The Category 3 storm's maximum sustained winds weakened slightly early Friday, decreasing to near 120 mph. Forecasters said the hurricane was becoming less organized but could still regain some strength. The storm was forecast to start gradually weakening Saturday.

Bill was expected to cause significant flooding along the Bermuda coastlines over Friday and Saturday and Bermuda issued a tropical storm warning. Dangerous waves and riptides were likely along most of the eastern U.S. coast over the weekend.

Bermuda's storm warning means winds of 40 mph or more were expected to arrive within a day, and the island remained under a hurricane watch that indicated even stronger winds were possible within 36 hours.

Thursday's warning came a day after former U.S. President Bill Clinton and his wife, Secretary of State Hillary Rodham Clinton, arrived in Bermuda on Wednesday for a 3- or 4-day getaway.

The government urged islanders to secure boats and finish other storm preparations by Friday afternoon. Officials put up warning signs at beaches along the south shore because of large swells and dangerous rip currents expected ahead of the storm. Home Affairs Minister Walter Roban urged people not to swim until further notice.

Some flight delays are possible, said Aaron Adderley, general manager of Bermuda's L.F. Wade International Airport.

"At this point, it's fair to say that one can expect some disruption - but to what extent, remains to be seen," he said.

At the 9 Beaches resort on Bermuda's western coast, general manager Robin Gilbert said some guests were leaving early but that roughly 100 were planning to stay.

"We're certainly going to have the bar open," said Gilbert, who added he's not expecting Bill's effects to be worse than what they'd get from a mild winter storm.

The storm's center is expected to pass between Bermuda and the U.S. eastern coast on Saturday. Forecasters said large swells from the storm were affecting Puerto Rico, Hispaniola, The Bahamas and Bermuda on Thursday. They warned that the swells could cause extremely dangerous surf and rip currents at beaches on one of the final weekends of summer.

"Those swells are known to be deadly," said Eric Blake, a hurricane specialist at the National Hurricane Center. "It's just going to be very dangerous this weekend."

The center's five-day track showed Bill staying well out to sea off the southern and northern U.S. coast. Bill was forecast to inch closer to shore as it moves north but only come close to landfall in Canada's Maritime provinces before veering back out into the North Atlantic.

At 5 a.m. EDT Friday, the storm was centered about 425 miles south of Bermuda, or about 865 miles southeast of Cape Hatteras, N.C., and was moving northwest around 17 mph.

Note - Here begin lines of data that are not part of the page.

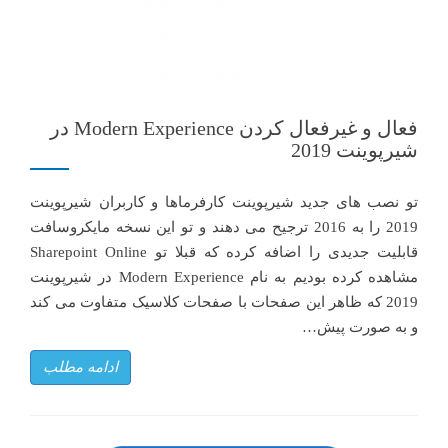
فعال و غیرفعال کردن Modern Experience در
شیرپوینت 2019
تو نصب های جدید شیرپوینت کارفرماها و کاربران شیرپوینت
2019 را به 2016 ترجیح می دهند و تو این نسخه مایکروسافت
قابلیت جدیدی را اضافه کرده که قبلا تو Sharepoint Online
مشاهده کرده بودیم به نام Modern Experience در شیرپوینت
2019 که ظاهر این صفحات با صفحات کلاسیک متفاوت می کند
و به صورت پیش…
ادامه مطلب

Bill is the first Atlantic hurricane this year after a quiet start to the season that runs from June through November. The Miami center lowered its Atlantic hurricane outlook on Aug. 6 after no named tropical storms developed in the first two months.

The revised prediction was for three to six hurricanes, with one or two becoming major storms with winds over 110 mph. Researchers at Colorado State University have also lowered their Atlantic season forecast to four hurricanes, two of them major.

This program aired on August 20, 2009. The audio for this program is not available.